A human rights lawyer, Onyedikachi Ifedi Esq, has called for solidarity among the people of Southern Nigeria amid the ongoing detention and trial of leader of the Indigenous People of Biafra, IPOB, Nnamdi Kanu.
In a statement on Tuesday, Ifedi, who is part of the IPOB legal team, particularly urged the Yoruba and Igbo, two of the largest Southern Nigeria nationalities, to unite against the “British legacy of distrust” – which he said has kept the South under Fulani-led Northern domination.
According to the lawyer, one of the most enduring tragedies of Nigeria’s post-colonial history is that the southern nationalities – which he described as the most educated segment of the country – “remain trapped in the colonial vortex of ethnic suspicion”.
Ifedi, while stressing the need for the Yoruba and the Igbo to unite, noted that the seeming conflict between the two nationalities was created by the British colonial masters.
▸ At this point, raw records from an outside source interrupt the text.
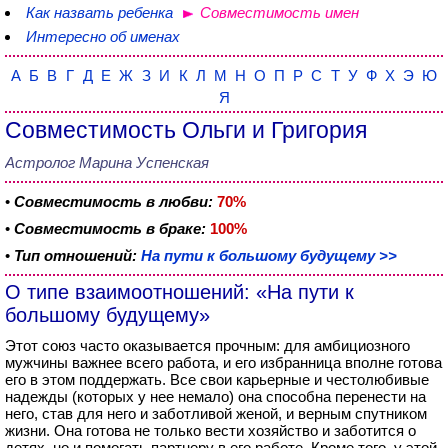
Как назвать ребенка
Совместимость имен
Интересно об именах
А
Б
В
Г
Д
Е
Ж
З
И
К
Л
М
Н
О
П
Р
С
Т
У
Ф
Х
Э
Ю
Я
Совместимость Ольги и Григория
Астролог Марина Успенская
•
Совместимость в любви:
70%
•
Совместимость в браке:
100%
•
Тип отношений:
На пути к большому будущему >>
О типе взаимоотношений: «На пути к
большому будущему»
Этот союз часто оказывается прочным: для амбициозного
мужчины важнее всего работа, и его избранница вполне готова
его в этом поддержать. Все свои карьерные и честолюбивые
надежды (которых у нее немало) она способна перенести на
него, став для него и заботливой женой, и верным спутником
жизни. Она готова не только вести хозяйство и заботится о
детях, но и помогать партнеру в его работе. Кроме того, у этой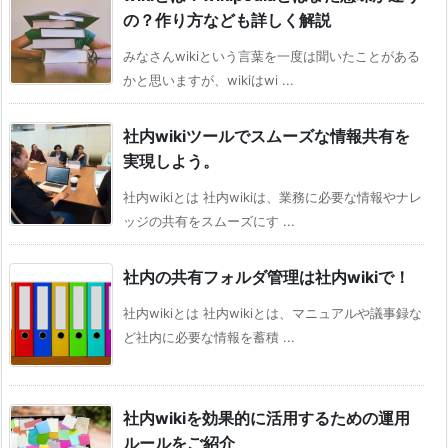
の？作り方なども詳しく解説
みなさんwikiという言葉を一度は聞いたことがある
かと思いますが、wikiはwi ...
社内wikiツールでスムーズな情報共有を
実現しよう。
社内wikiとは 社内wikiは、業務に必要な情報やナレ
ッジの共有をスムーズにす ...
社内の共有フォルダ管理は社内wikiで！
社内wikiとは 社内wikiとは、マニュアルや議事録な
ど社内に必要な情報を蓄積 ...
社内wikiを効果的に活用するための運用
ルールをご紹介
According to him, detractors are behind unfounded claims that IPOB is fighting the Yoruba.
“The historical record is clear: the enmity between the Yoruba and the Igbo was neither natural nor inevitable. It was cultivated by the British colonial administration, which found it convenient to keep Nigeria’s most dynamic ethnic blocs at each other’s throats. When Lord Lugard described the South as a “collection of mutually suspicious tribes,” he was not observing a fact — he was creating one.
“In truth, IPOB is not at war with the Yoruba nation.
“IPOB is at war with oppression — colonial or post-colonial, foreign or domestic. The movement’s central achievement, often ignored by its detractors, is that it made it impossible for the Fulani expansionist agenda to overrun the East as it has overrun large portions of the North-Central and South-West.
“The truth, however unpleasant, must be told: IPOB stands today as the only mass movement in Nigeria that has successfully defied the twin empires of corruption and cowardice.
“To dismiss it as a “terrorist organization” while ignoring the terror of bandits, herdsmen, and state violence is hypocrisy of the highest order,” the statement said.
Calling for a “New Southern Consciousness”, the lawyer stressed that it is time for “intellectuals of conscience to abandon the colonial game of divide-and-rule and to embrace the larger struggle for liberation from northern domination and foreign manipulation”.
“The Igbo do not seek competition; they seek justice. IPOB is not the enemy of the Yoruba; the real enemy is the mindset that mistakes submission for wisdom and silence for peace.
“Nigeria will remain a colony — whether of Britain or of its internal satraps — until her southern nations rediscover the solidarity that once made them formidable. That begins with truth.”